Net zoals de 17% verworpen uitgave, vormt ook de 40% verworpen uitgave een minimale belastbare basis in de vennootschapsbelasting aangezien er geen compensatie met het verlies van het boekjaar zelf of andere fiscale aftrekken mogelijk is.
Tevens verandert de invloed van de eigen bijdrage op deze verworpen uitgave vanaf 1 januari 2017.
Voorheen werden de voordelen alle aard voor de wagen verminderd met de persoonlijke bijdrage van de werknemer of bedrijfsleider vooraleer de verworpen uitgave van 17% op dit voordeel alle aard werd toegepast. Hoe groter de eigen bijdrage was, hoe lager de verworpen uitgave. Wanneer de eigen bijdrage evenveel bedroeg als het voordeel, kwam de verworpen uitgave van 17% op nul.
Vanaf heden mag de eigen bijdrage niet meer in mindering gebracht worden van het voordeel alle aard bij de bepaling van de berekeningsbasis voor de verworpen uitgave van 17% of 40%. Deze aanpassing is dus zowel voor personenwagens met tankkaart als voor wagens zonder tankkaart.
In de personenbelasting mag het belastbare voordeel wel nog steeds verminderd worden met de persoonlijke bijdrage van de verkrijger van het voordeel. Dus ook bij deze wijziging verandert er niets voor de werknemers en bedrijfsleiders.

[Afleesgegevens van meetapparaten]
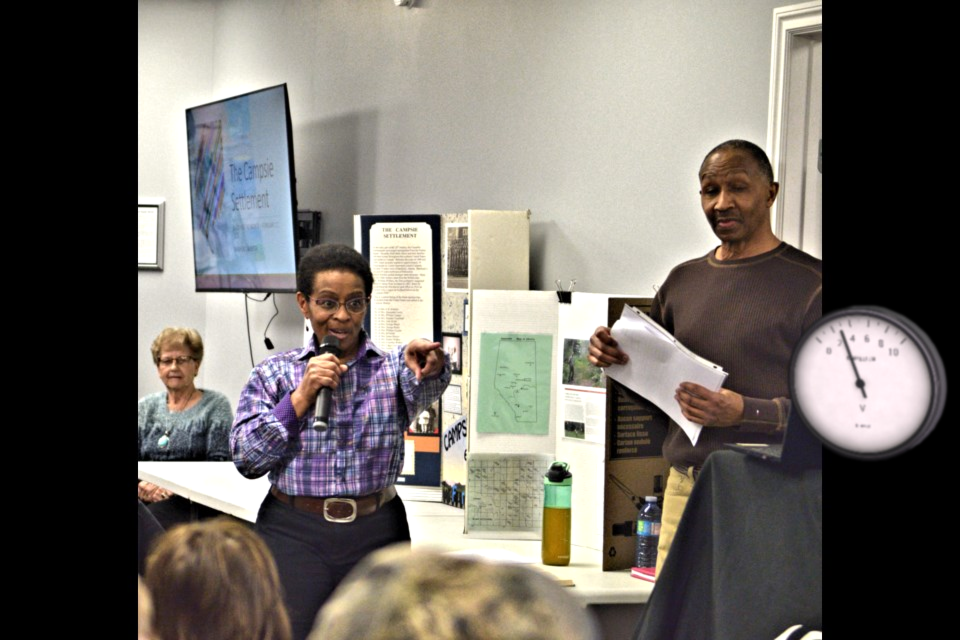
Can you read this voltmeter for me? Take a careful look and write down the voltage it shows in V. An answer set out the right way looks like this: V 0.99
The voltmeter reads V 3
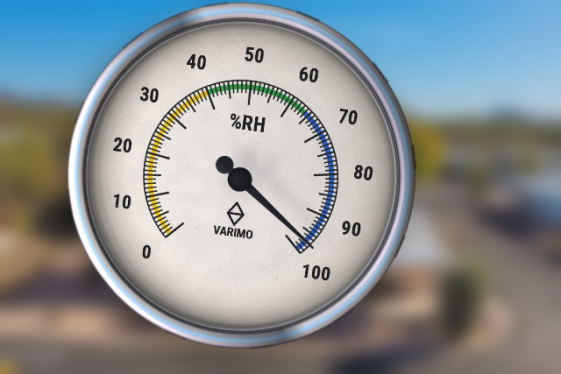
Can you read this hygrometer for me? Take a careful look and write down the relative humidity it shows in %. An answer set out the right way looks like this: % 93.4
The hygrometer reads % 97
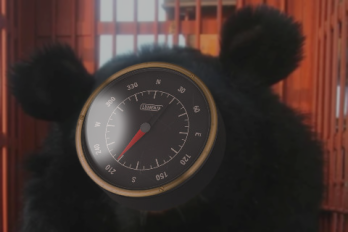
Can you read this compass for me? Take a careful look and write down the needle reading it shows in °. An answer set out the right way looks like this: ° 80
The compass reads ° 210
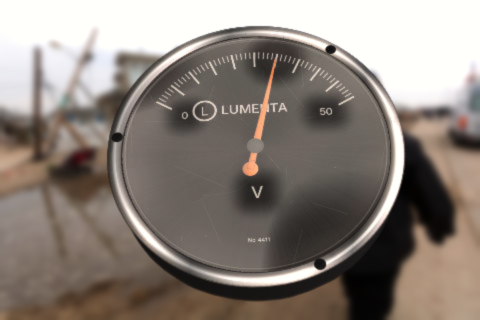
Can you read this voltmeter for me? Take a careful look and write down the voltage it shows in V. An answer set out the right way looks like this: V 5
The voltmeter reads V 30
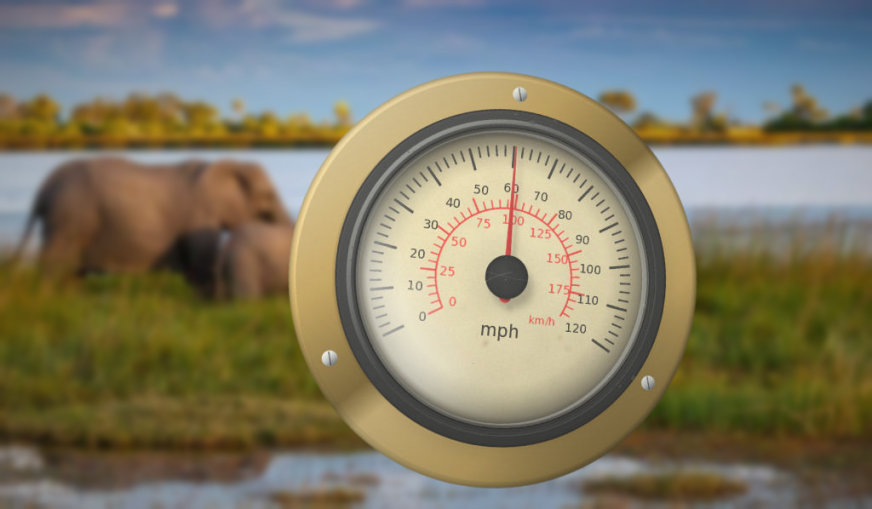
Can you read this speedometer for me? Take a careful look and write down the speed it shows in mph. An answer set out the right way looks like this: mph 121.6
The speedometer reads mph 60
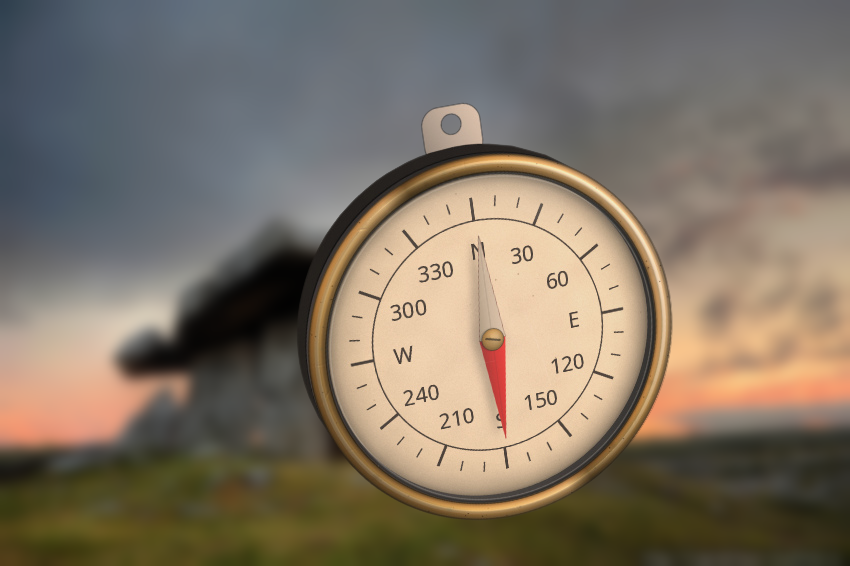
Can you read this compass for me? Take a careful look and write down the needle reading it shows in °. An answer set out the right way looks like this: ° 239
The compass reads ° 180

● **Uit te voeren opdrachten**:
• A. Vanaf welke datum verandert volgens het fragment de invloed van de eigen bijdrage op de verworpen uitgave?
• B. Herschrijf het stuk van het fragment dat begint bij "Net zoals de" en eindigt bij "1 januari 2017.", en zet daarin "bedrijfsbelasting" in de plaats van "vennootschapsbelasting".

● **Verwachte resultaten**:
• A. Vanaf 1 januari 2017.

• B.
Net zoals de 17% verworpen uitgave, vormt ook de 40% verworpen uitgave een minimale belastbare basis in de bedrijfsbelasting aangezien er geen compensatie met het verlies van het boekjaar zelf of andere fiscale aftrekken mogelijk is.
Tevens verandert de invloed van de eigen bijdrage op deze verworpen uitgave vanaf 1 januari 2017.